Part IV: brocker Best practices!

11. Topic requires brocker memory and CPU resources, log compression requires heap (memory) and CPU cycles on brocker to complete successfully, and failed log compression will put brocker at unlimited growth in partition risk. You can use tunelog.cleaner.dedupe.buffer.size and log.cleaner.threads on brocker, but keep in mind that these values affect heap usage on brocker. If brocker throws an OutOfMemoryError exception, it closes and may lose data. The buffer size and the number of threads will depend on the number of topic partitions to be cleaned up and the data rate and key size of messages in those partitions. Starting with Kafka version 0.10.2.1, monitoring log cleaner log files for ERROR entries is the surest way to detect thread problems with log cleaners.

12. Monitor the network throughput of brocker Make sure to do this using send (TX) and receive (RX), disk I hand O, disk space, and CPU usage. Capacity planning is a key part of maintaining cluster performance.
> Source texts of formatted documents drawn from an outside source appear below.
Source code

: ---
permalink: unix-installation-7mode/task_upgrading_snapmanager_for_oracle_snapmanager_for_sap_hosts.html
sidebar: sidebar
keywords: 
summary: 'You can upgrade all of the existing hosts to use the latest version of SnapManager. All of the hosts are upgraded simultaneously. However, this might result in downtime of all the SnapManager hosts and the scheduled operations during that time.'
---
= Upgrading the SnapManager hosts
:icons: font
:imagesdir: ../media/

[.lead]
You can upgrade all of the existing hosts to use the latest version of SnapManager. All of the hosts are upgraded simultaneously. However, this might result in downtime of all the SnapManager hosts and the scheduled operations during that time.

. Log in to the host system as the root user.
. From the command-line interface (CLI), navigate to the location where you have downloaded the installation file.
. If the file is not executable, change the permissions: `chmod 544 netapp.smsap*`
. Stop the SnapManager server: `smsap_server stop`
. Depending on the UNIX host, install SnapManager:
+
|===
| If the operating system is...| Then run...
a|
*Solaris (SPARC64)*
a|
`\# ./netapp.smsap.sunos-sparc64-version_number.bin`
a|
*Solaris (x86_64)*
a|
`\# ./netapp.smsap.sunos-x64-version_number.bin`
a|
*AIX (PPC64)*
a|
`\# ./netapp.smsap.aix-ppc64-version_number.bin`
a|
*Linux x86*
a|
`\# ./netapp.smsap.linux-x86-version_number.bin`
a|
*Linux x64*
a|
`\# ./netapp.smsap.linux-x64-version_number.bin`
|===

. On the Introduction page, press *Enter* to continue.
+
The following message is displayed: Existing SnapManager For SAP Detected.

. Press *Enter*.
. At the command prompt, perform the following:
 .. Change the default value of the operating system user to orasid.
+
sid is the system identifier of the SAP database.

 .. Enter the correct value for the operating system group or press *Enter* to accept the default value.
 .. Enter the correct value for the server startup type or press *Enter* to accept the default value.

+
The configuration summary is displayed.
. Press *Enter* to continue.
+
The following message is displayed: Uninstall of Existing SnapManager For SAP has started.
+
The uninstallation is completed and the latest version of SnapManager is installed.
13. Allocate the partition leader among the brocker in the cluster, which requires a lot of network Icano resources. For example, when running with replication factor 3, leader must receive partition data, pass it synchronously to all replicas, and then transfer it to consumers who want to use it. So, in this example, as a leader, there is at least four times as much use of the network I follower O as the leader has to read from disk and the follower only needs to write.
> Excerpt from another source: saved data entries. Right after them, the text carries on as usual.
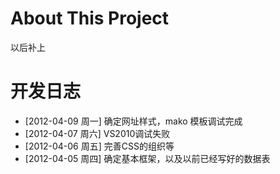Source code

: * About This Project

  以后补上
  
* 开发日志
- [2012-04-09 周一]    确定网址样式，mako 模板调试完成
- [2012-04-07 周六]    VS2010调试失败
- [2012-04-06 周五]    完善CSS的组织等
- [2012-04-05 周四]    确定基本框架，以及以前已经写好的数据表
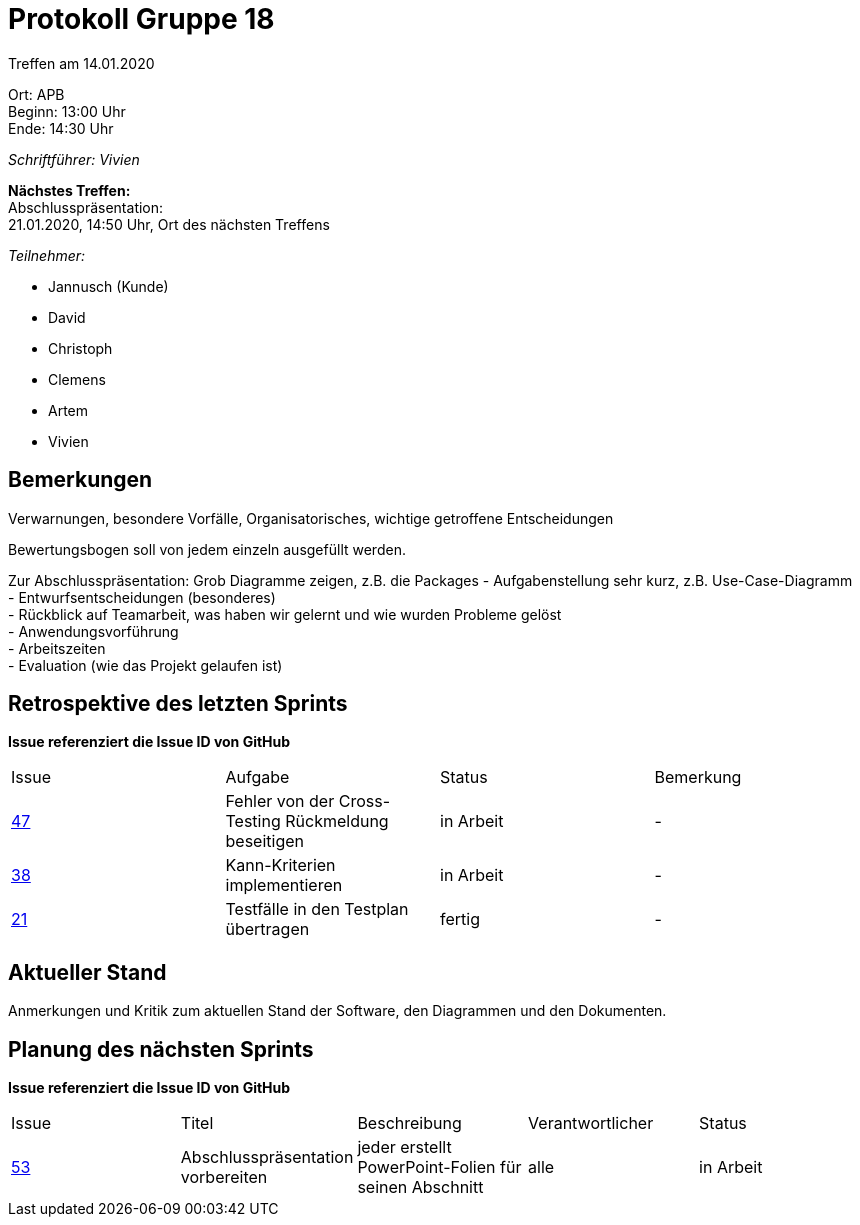 = Protokoll Gruppe 18

Treffen am 14.01.2020

Ort:      APB +
Beginn:   13:00 Uhr +
Ende:     14:30 Uhr

__Schriftführer: Vivien__

*Nächstes Treffen:* +
Abschlusspräsentation: + 
21.01.2020, 14:50 Uhr, Ort des nächsten Treffens

__Teilnehmer:__
//Tabellarisch oder Aufzählung, Kennzeichnung von Teilnehmern mit besonderer Rolle (z.B. Kunde)

- Jannusch (Kunde)
- David
- Christoph
- Clemens
- Artem
- Vivien

== Bemerkungen
Verwarnungen, besondere Vorfälle, Organisatorisches, wichtige getroffene Entscheidungen

Bewertungsbogen soll von jedem einzeln ausgefüllt werden.

Zur Abschlusspräsentation:
Grob Diagramme zeigen, z.B. die Packages
- Aufgabenstellung sehr kurz, z.B. Use-Case-Diagramm +
- Entwurfsentscheidungen (besonderes) +
- Rückblick auf Teamarbeit, was haben wir gelernt und wie wurden Probleme gelöst + 
- Anwendungsvorführung +
- Arbeitszeiten +
- Evaluation (wie das Projekt gelaufen ist) +

== Retrospektive des letzten Sprints
*Issue referenziert die Issue ID von GitHub*
// Wie ist der Status der im letzten Sprint erstellten Issues/veteilten Aufgaben?

// See http://asciidoctor.org/docs/user-manual/=tables
[option="headers"]
|===
|Issue |Aufgabe |Status |Bemerkung
|https://github.com/st-tu-dresden-praktikum/swt19w18/issues/47[47]    |Fehler von der Cross-Testing Rückmeldung beseitigen       |in Arbeit      |-
|https://github.com/st-tu-dresden-praktikum/swt19w18/issues/38[38]    |Kann-Kriterien implementieren       |in Arbeit      |-
|https://github.com/st-tu-dresden-praktikum/swt19w18/issues/21[21]    |Testfälle in den Testplan übertragen       |fertig     |-
|===


== Aktueller Stand
Anmerkungen und Kritik zum aktuellen Stand der Software, den Diagrammen und den
Dokumenten.



== Planung des nächsten Sprints
*Issue referenziert die Issue ID von GitHub*

// See http://asciidoctor.org/docs/user-manual/=tables
[option="headers"]
|===
|Issue |Titel |Beschreibung |Verantwortlicher |Status
|https://github.com/st-tu-dresden-praktikum/swt19w18/issues/53[53]    |Abschlusspräsentation vorbereiten     |jeder erstellt PowerPoint-Folien für seinen Abschnitt            |alle                |in Arbeit
|===
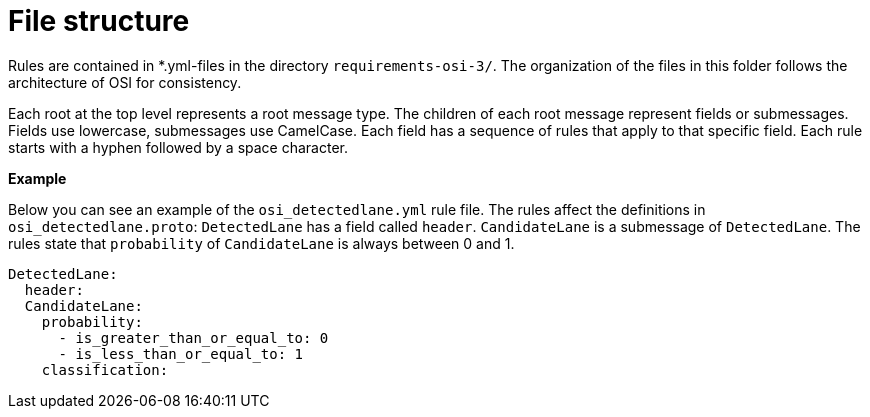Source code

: = File structure

Rules are contained in *.yml-files in the directory `requirements-osi-3/`.
The organization of the files in this folder follows the architecture of OSI for consistency.

Each root at the top level represents a root message type.
The children of each root message represent fields or submessages.
Fields use lowercase, submessages use CamelCase.
Each field has a sequence of rules that apply to that specific field. 
Each rule starts with a hyphen followed by a space character.

**Example**

Below you can see an example of the `osi_detectedlane.yml` rule file.
The rules affect the definitions in `osi_detectedlane.proto`:
`DetectedLane` has a field called `header`.
`CandidateLane` is a submessage of `DetectedLane`.
The rules state that `probability` of `CandidateLane` is always between 0 and 1.

[source]
----
DetectedLane:
  header:
  CandidateLane:
    probability:
      - is_greater_than_or_equal_to: 0
      - is_less_than_or_equal_to: 1
    classification:

----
14. Don't ignore the synchronous copy (ISR) reduction of monitoring brocker, inadequate partitions, and unpopular lesder. These are signs of potential problems in the cluster. For example, the frequent ISR contraction of a single partition may indicate that the data rate of that partition exceeds the ability of leader to serve consumers and replica threads.

15. Modify the Apache Log4j attribute as needed. Kafka agent logging may take up too much disk space. However, do not abandon logging completely, brocker logging may be the best and sometimes the only way to reconstruct the sequence of events after an event occurs.
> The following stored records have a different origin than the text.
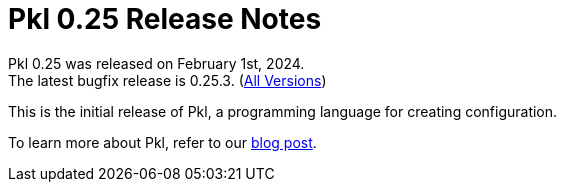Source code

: = Pkl 0.25 Release Notes
:version: 0.25
:version-minor: 0.25.3
:release-date: February 1st, 2024

Pkl {version} was released on {release-date}. +
[.small]#The latest bugfix release is {version-minor}. (xref:changelog.adoc[All Versions])#

This is the initial release of Pkl, a programming language for creating configuration.

To learn more about Pkl, refer to our xref:blog:ROOT:introducing-pkl.adoc[blog post].
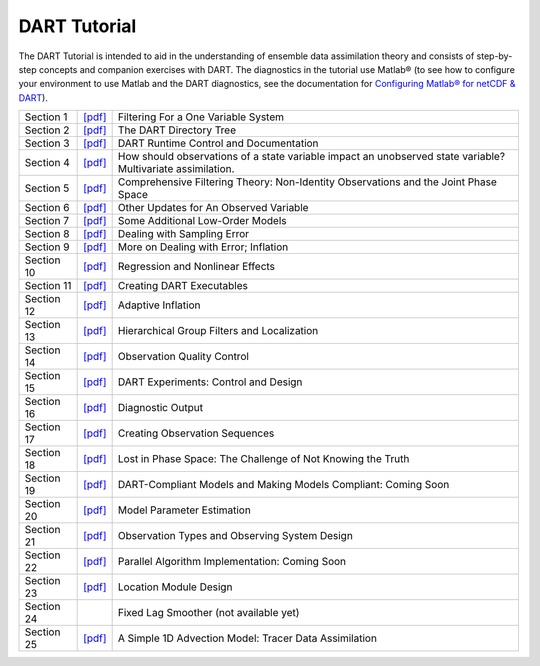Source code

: DART Tutorial
=============

The DART Tutorial is intended to aid in the understanding of ensemble data assimilation theory and consists of
step-by-step concepts and companion exercises with DART. The diagnostics in the tutorial use Matlab® (to see how to
configure your environment to use Matlab and the DART diagnostics, see the documentation for `Configuring Matlab® for
netCDF & DART <http://www.image.ucar.edu/DAReS/DART/DART2_Documentation.php#configure_matlab>`__).

+------------+----------------------------+--------------------------------------------------------------------------+
| Section 1  | `[pdf] <section_01.pdf>`__ | Filtering For a One Variable System                                      |
+------------+----------------------------+--------------------------------------------------------------------------+
| Section 2  | `[pdf] <section_02.pdf>`__ | The DART Directory Tree                                                  |
+------------+----------------------------+--------------------------------------------------------------------------+
| Section 3  | `[pdf] <section_03.pdf>`__ | DART Runtime Control and Documentation                                   |
+------------+----------------------------+--------------------------------------------------------------------------+
| Section 4  | `[pdf] <section_04.pdf>`__ | How should observations of a state variable impact an unobserved state   |
|            |                            | variable? Multivariate assimilation.                                     |
+------------+----------------------------+--------------------------------------------------------------------------+
| Section 5  | `[pdf] <section_05.pdf>`__ | Comprehensive Filtering Theory: Non-Identity Observations and the Joint  |
|            |                            | Phase Space                                                              |
+------------+----------------------------+--------------------------------------------------------------------------+
| Section 6  | `[pdf] <section_06.pdf>`__ | Other Updates for An Observed Variable                                   |
+------------+----------------------------+--------------------------------------------------------------------------+
| Section 7  | `[pdf] <section_07.pdf>`__ | Some Additional Low-Order Models                                         |
+------------+----------------------------+--------------------------------------------------------------------------+
| Section 8  | `[pdf] <section_08.pdf>`__ | Dealing with Sampling Error                                              |
+------------+----------------------------+--------------------------------------------------------------------------+
| Section 9  | `[pdf] <section_09.pdf>`__ | More on Dealing with Error; Inflation                                    |
+------------+----------------------------+--------------------------------------------------------------------------+
| Section 10 | `[pdf] <section_10.pdf>`__ | Regression and Nonlinear Effects                                         |
+------------+----------------------------+--------------------------------------------------------------------------+
| Section 11 | `[pdf] <section_11.pdf>`__ | Creating DART Executables                                                |
+------------+----------------------------+--------------------------------------------------------------------------+
| Section 12 | `[pdf] <section_12.pdf>`__ | Adaptive Inflation                                                       |
+------------+----------------------------+--------------------------------------------------------------------------+
| Section 13 | `[pdf] <section_13.pdf>`__ | Hierarchical Group Filters and Localization                              |
+------------+----------------------------+--------------------------------------------------------------------------+
| Section 14 | `[pdf] <section_14.pdf>`__ | Observation Quality Control                                              |
+------------+----------------------------+--------------------------------------------------------------------------+
| Section 15 | `[pdf] <section_15.pdf>`__ | DART Experiments: Control and Design                                     |
+------------+----------------------------+--------------------------------------------------------------------------+
| Section 16 | `[pdf] <section_16.pdf>`__ | Diagnostic Output                                                        |
+------------+----------------------------+--------------------------------------------------------------------------+
| Section 17 | `[pdf] <section_17.pdf>`__ | Creating Observation Sequences                                           |
+------------+----------------------------+--------------------------------------------------------------------------+
| Section 18 | `[pdf] <section_18.pdf>`__ | Lost in Phase Space: The Challenge of Not Knowing the Truth              |
+------------+----------------------------+--------------------------------------------------------------------------+
| Section 19 | `[pdf] <section_19.pdf>`__ | DART-Compliant Models and Making Models Compliant: Coming Soon           |
+------------+----------------------------+--------------------------------------------------------------------------+
| Section 20 | `[pdf] <section_20.pdf>`__ | Model Parameter Estimation                                               |
+------------+----------------------------+--------------------------------------------------------------------------+
| Section 21 | `[pdf] <section_21.pdf>`__ | Observation Types and Observing System Design                            |
+------------+----------------------------+--------------------------------------------------------------------------+
| Section 22 | `[pdf] <section_22.pdf>`__ | Parallel Algorithm Implementation: Coming Soon                           |
+------------+----------------------------+--------------------------------------------------------------------------+
| Section 23 | `[pdf] <section_23.pdf>`__ | Location Module Design                                                   |
+------------+----------------------------+--------------------------------------------------------------------------+
| Section 24 |                            | Fixed Lag Smoother (not available yet)                                   |
+------------+----------------------------+--------------------------------------------------------------------------+
| Section 25 | `[pdf] <section_25.pdf>`__ | A Simple 1D Advection Model: Tracer Data Assimilation                    |
+------------+----------------------------+--------------------------------------------------------------------------+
Disable topic to automatically create specific policies and regularly clean up unused topic. For example, if you don't see any messages in x days, consider topic invalidation and remove it from the cluster to avoid creating additional metadata that must be managed in the cluster.

For persistent high-throughput agents, provide enough memory to avoid reading from the disk system, and partition data should be provided directly from the operating system's file system cache as much as possible. However, this means that consumers must be able to keep up, and lagging consumers will force brocker to read from disk.

For large clusters with high throughput service level objectives (SLO), consider isolating topic to a subset of brocker. How to determine which topic to isolate depends on business requirements, for example, if you have multiple online transaction processing (OLTP) systems using the same cluster, isolate the topic of each system to a different subset of brocker to help limit the potential explosion radius of events.

19. Older clients that use newer topic message formats (and vice versa) impose an additional burden on brocker programs when converting the format on brocker clients, and avoid this situation as much as possible.

Don't assume that testing brocker on a local desktop represents performance in an actual production environment. Testing the loopback interface of a partition with replication factor 1 is a completely different topology from most production environments. Network latency can be ignored through loopback, and the time required to receive leader acknowledgements can vary widely when replication is not involved.

This is the end of "how to use Scala to develop Apache Kafka". Thank you for reading. If you want to know more about the industry, you can follow the website, the editor will output more high-quality practical articles for you!

Welcome to subscribe "Shulou Technology Information " to get latest news, interesting things and hot topics in the IT industry, and controls the hottest and latest Internet news, technology news and IT industry trends.

*The comments in the above article only represent the author's personal views and do not represent the views and positions of this website. If you have more insights, please feel free to contribute and share.